原始数据
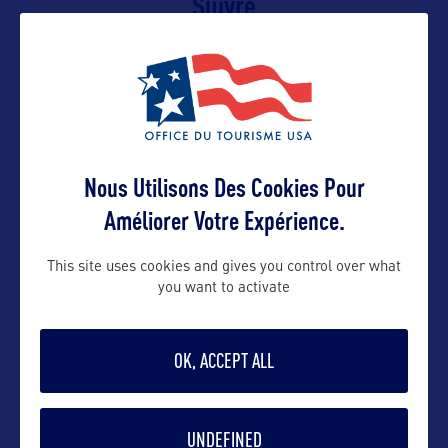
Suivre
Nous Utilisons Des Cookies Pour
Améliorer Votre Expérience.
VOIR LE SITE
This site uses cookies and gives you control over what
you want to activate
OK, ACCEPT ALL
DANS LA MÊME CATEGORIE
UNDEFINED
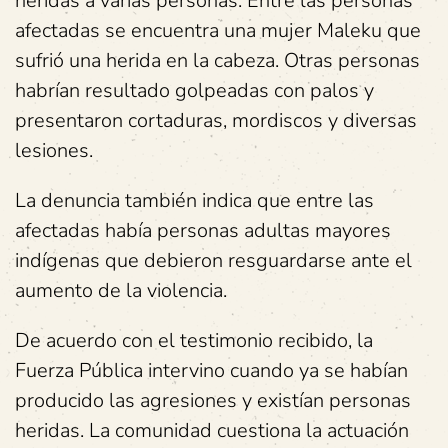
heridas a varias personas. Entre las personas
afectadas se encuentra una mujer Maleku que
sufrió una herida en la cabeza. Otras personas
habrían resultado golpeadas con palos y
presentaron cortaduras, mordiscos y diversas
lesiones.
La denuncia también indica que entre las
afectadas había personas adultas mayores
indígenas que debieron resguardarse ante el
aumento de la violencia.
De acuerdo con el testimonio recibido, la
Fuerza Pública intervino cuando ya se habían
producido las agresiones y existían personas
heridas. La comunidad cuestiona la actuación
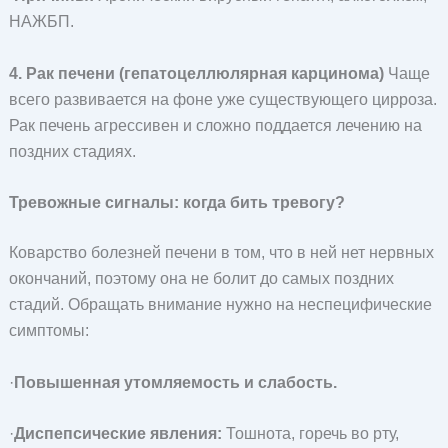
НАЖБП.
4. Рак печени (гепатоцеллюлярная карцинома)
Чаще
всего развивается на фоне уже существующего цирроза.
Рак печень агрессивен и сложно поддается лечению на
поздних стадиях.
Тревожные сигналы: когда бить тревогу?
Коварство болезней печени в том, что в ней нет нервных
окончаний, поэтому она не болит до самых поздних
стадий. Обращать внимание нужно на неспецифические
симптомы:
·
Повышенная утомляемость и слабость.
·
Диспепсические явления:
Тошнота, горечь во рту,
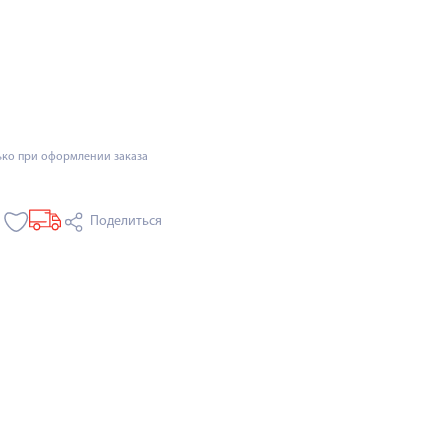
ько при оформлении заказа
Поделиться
...
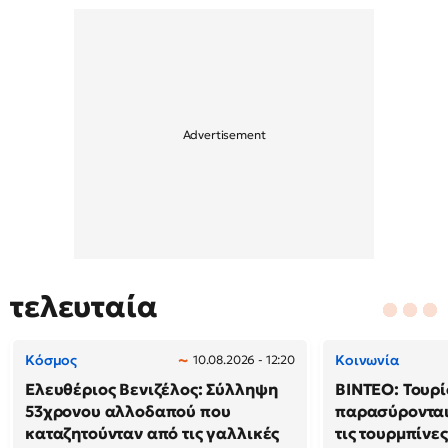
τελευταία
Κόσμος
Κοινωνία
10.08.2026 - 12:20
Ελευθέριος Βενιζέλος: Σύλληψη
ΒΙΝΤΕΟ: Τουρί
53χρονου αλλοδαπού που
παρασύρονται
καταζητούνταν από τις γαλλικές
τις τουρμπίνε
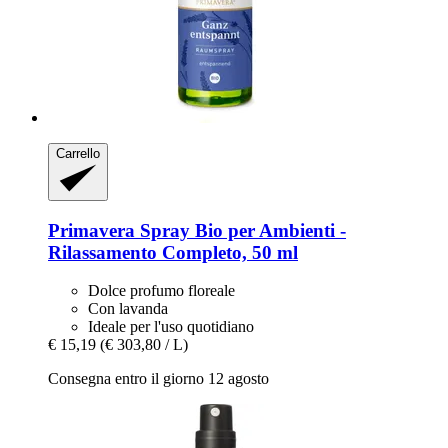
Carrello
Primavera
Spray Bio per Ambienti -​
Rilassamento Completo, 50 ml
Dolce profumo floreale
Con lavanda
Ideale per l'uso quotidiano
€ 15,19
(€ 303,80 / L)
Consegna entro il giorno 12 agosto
---
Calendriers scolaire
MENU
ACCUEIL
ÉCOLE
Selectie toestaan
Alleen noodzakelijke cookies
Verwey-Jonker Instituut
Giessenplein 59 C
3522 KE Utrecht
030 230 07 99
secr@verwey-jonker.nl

任务说明
找出上面所有包含字符串“afectadas”的行，并逐行照抄。匹配时区分大小写。

任务输出
afectadas se encuentra una mujer Maleku que
afectadas había personas adultas mayores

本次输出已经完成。